In recent years, high lithium ion conducting solid electrolytes have appealed to many researchers due to their outstanding performance in safety and electrochemical stability in comparison to the flammable liquid electrolyte, which is widely used in current lithium-ion batteries¹. A large number of solid electrolytes have been reported over the past several decades such as Li₃N, Li_3.25P_0.95S₄, Li₁₀GeP₂S_12, Li_1.4Al_0.4Ge_0.2Ti_1.6(PO₄)₃ and Li₇La₃Zr₂O₁₂ whose electrical conductivities are all more than 10^-4 S cm^-1 at 25 ^oC. Among them, Li_1.4Al_0.4Ge_0.2Ti_1.6(PO₄)₃ (LAGTP) exhibits the most prominent potential as an electrolyte in various kinds of batteries because of its high conductivity (10^-3 S cm^-1 at room temperature), excellent stability in atmosphere, and the ease with which it can be prepared into thin films²; however, the main obstacle to its development and application in batteries is the instability of the interface between LAGTP and lithium electrode, which is attributed to the reduction reaction of Ti⁴⁺ by metal lithium. Li₃N and polymer protective layers are typically introduced into the architecture design of electrolytes to address this problem by spatially separating LAGTP and lithium electrode. Even though polymer electrolytes are well known for their relatively low conductivity at room temperature, their brief and adjustable preparation process is still considered as a major advantage.
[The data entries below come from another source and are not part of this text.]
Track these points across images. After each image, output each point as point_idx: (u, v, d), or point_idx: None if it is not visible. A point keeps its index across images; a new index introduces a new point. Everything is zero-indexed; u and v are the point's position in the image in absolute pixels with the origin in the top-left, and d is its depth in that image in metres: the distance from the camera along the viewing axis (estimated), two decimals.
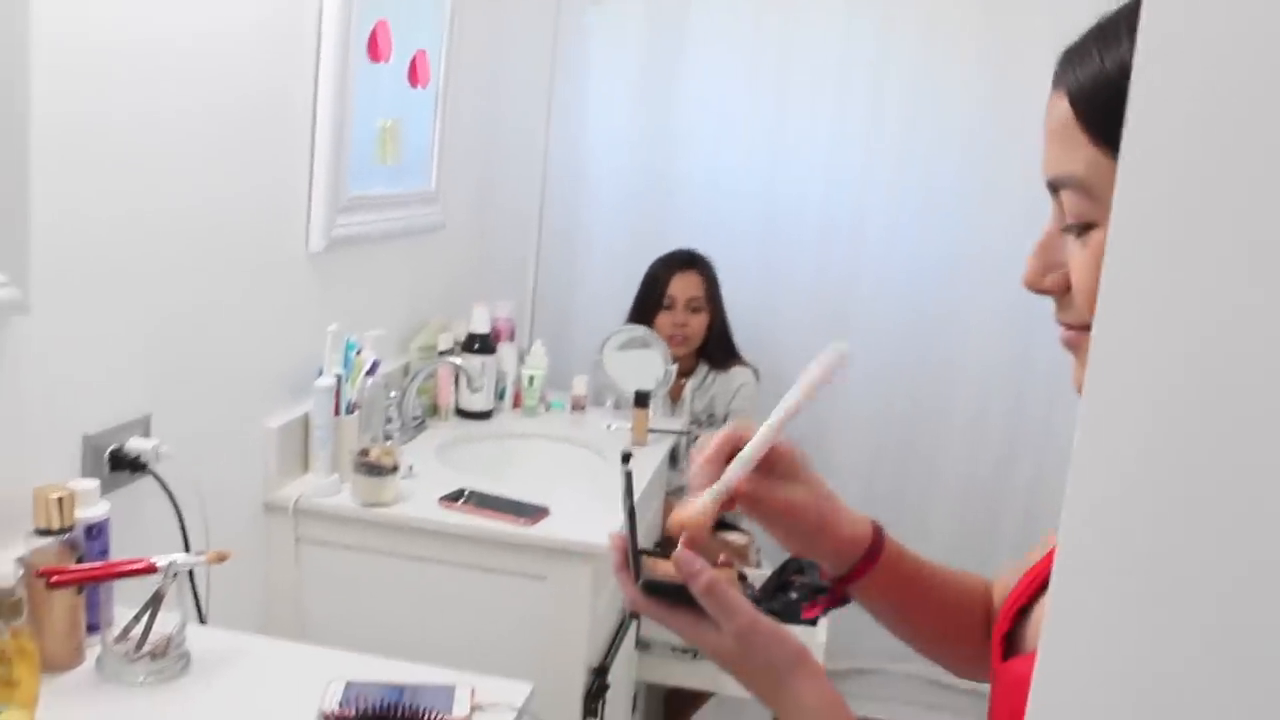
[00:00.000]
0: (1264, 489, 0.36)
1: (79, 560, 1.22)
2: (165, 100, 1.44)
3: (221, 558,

In this study, a novel composite electrolyte of lithium stable polymer and water impermeable LAGTP was proposed. This composite solid electrolyte consisted of a thin lithium stable polyethylene oxide (PEO) based polymer film and a high lithium ion conducting LAGTP film. The LAGTP film was prepared via the tape casting method in which the preceding fine powder was synthesized via the sol-gel method. Afterwards, epoxy resin gradually grew in the pores of the LAGTP film through polymerization with polymer monomers at 170 ^oC for 24 hours. A PEO solution dispersed in acetonitrile with lithium bis(fluorosulfonyl)imide (LiFSI), tetraethylene glycol dimethyl ether (G4) and the fine powder of BaTiO₃ was gradually dropped on the surface of the LAGTP films, where the mole ratio of PEO/LiFSI/G4 was 8/1/2 and the content of BaTiO₃ was 10 wt%. The composite solid electrolyte with 4 wt% PEO based electrolyte showed a high electrical conductivity of about 1×10^-4 S cm^-1 at 25 ^oC and 6×10^-4 S cm^-1 at 60 ^oC. The composite electrolytes also displayed a good stability with metal lithium and suppressed the formation of the lithium dendrite in the cell of Lithium/composite electrolyte of PEO coated LAGTP/Lithium at 1.0 mA cm^-2for 40 h at room temperature. This lithium-stable and water-insensitive composite solid electrolyte with high ion conductivity is most likely to become an attractive candidate for all solid lithium batteries and lithium-air batteries in the near future.

References:

(1) B. Scrosati, J. Garche, J. Power Sources, 195, 2419 (2010).

(2) P. Zhang, H. Wang, Y-G. Lee, M. Matsui, Y. Takeda, O. Yamamoto, N. Imanishi, J. Electorchem. Soc., 162, A1265 (2015).